- **Your task**
Please reproduce all of the data below exactly, leaving each picture out.

Camera-frame cuboid estimates

***

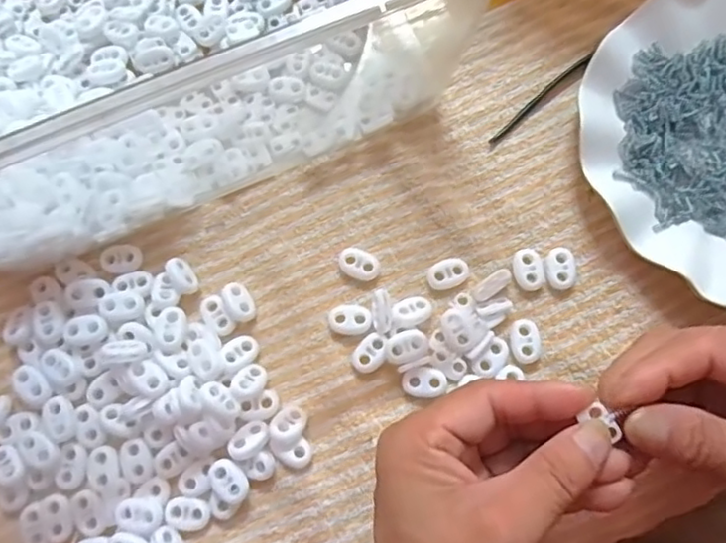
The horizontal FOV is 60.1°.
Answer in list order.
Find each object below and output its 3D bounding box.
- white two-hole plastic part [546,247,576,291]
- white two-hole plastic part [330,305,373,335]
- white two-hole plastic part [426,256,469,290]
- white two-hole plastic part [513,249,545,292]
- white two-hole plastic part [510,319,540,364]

***

- **Result of this task**
The horizontal FOV is 60.1°.
Answer in list order.
Find each object below and output its 3D bounding box.
- white two-hole plastic part [546,247,576,291]
- white two-hole plastic part [330,305,373,335]
- white two-hole plastic part [426,256,469,290]
- white two-hole plastic part [513,249,545,292]
- white two-hole plastic part [510,319,540,364]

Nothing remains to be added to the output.